Job
The lines to reproduce from the material below are those from the one containing "Contactez-nous" through the one containing "une hydratation", both included; write them out exactly and add nothing.

____

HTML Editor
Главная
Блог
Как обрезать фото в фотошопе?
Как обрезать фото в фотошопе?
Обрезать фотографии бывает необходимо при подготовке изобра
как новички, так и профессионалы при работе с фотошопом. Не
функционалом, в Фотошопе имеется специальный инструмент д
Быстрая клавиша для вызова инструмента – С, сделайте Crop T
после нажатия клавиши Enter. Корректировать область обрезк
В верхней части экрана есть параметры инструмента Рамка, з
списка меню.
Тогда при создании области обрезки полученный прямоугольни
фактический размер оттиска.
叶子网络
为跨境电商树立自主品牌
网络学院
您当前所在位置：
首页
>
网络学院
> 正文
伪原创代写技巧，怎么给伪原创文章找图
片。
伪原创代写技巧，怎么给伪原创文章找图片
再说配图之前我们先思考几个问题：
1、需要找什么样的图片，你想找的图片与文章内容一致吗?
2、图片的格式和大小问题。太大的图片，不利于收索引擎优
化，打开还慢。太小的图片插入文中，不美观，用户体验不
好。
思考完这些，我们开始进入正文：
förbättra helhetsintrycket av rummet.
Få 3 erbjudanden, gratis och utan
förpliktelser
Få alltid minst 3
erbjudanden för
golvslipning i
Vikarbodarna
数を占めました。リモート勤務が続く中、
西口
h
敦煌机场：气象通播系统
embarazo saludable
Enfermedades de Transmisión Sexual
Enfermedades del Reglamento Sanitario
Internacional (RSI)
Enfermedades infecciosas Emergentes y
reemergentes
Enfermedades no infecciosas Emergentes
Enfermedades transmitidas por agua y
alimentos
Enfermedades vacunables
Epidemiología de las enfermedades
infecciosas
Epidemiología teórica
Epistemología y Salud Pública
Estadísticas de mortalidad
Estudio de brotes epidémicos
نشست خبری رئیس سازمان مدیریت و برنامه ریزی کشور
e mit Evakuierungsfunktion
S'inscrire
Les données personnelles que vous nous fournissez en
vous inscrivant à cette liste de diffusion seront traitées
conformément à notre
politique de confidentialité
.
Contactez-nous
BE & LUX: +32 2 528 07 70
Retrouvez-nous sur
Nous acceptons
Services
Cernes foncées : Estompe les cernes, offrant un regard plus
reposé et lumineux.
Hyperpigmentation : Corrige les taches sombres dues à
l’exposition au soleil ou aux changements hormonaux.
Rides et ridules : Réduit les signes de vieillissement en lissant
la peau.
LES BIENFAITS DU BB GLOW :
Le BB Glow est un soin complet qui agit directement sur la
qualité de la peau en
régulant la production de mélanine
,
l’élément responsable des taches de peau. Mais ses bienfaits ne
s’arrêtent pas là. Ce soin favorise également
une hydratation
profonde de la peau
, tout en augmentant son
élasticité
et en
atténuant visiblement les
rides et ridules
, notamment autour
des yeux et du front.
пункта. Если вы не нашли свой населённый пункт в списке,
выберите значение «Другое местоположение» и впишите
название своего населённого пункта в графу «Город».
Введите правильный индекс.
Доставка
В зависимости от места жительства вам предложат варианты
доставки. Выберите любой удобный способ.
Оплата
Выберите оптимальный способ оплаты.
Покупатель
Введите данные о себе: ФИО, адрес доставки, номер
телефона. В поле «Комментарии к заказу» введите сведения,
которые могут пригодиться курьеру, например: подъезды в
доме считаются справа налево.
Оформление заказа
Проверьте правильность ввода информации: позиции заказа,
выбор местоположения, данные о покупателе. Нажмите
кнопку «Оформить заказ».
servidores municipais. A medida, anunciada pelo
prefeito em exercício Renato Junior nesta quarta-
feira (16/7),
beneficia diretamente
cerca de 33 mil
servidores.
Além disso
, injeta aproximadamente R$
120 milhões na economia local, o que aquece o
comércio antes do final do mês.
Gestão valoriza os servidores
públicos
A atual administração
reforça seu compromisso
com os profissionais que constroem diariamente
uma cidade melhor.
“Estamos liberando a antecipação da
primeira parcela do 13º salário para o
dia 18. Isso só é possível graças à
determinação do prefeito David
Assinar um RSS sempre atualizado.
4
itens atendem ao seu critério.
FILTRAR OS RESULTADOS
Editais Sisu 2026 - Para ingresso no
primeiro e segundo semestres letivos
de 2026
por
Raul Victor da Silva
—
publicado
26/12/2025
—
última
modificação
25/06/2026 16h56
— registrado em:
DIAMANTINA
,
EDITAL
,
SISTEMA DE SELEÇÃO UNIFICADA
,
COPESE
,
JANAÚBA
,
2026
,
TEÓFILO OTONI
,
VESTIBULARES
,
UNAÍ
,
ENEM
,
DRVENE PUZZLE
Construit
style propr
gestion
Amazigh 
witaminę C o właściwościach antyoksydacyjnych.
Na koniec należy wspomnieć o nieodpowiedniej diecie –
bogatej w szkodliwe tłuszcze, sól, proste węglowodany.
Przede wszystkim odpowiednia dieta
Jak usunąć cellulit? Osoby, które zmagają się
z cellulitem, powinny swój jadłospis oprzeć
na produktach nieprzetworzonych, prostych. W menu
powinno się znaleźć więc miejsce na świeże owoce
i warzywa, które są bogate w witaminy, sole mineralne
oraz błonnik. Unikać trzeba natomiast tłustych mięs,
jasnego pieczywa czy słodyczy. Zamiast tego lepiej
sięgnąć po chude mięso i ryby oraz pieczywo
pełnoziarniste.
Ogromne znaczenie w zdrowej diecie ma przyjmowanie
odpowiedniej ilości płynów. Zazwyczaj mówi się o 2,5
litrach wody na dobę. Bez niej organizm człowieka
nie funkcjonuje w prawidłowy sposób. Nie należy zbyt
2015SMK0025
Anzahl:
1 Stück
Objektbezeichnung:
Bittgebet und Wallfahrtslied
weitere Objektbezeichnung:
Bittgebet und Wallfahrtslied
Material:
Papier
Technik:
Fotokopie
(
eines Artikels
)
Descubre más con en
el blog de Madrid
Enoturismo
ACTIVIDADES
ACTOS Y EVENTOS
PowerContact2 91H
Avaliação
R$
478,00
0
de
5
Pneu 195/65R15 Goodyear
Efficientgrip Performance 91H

____

Output below
Contactez-nous
BE & LUX: +32 2 528 07 70
Retrouvez-nous sur
Nous acceptons
Services
Cernes foncées : Estompe les cernes, offrant un regard plus
reposé et lumineux.
Hyperpigmentation : Corrige les taches sombres dues à
l’exposition au soleil ou aux changements hormonaux.
Rides et ridules : Réduit les signes de vieillissement en lissant
la peau.
LES BIENFAITS DU BB GLOW :
Le BB Glow est un soin complet qui agit directement sur la
qualité de la peau en
régulant la production de mélanine
,
l’élément responsable des taches de peau. Mais ses bienfaits ne
s’arrêtent pas là. Ce soin favorise également
une hydratation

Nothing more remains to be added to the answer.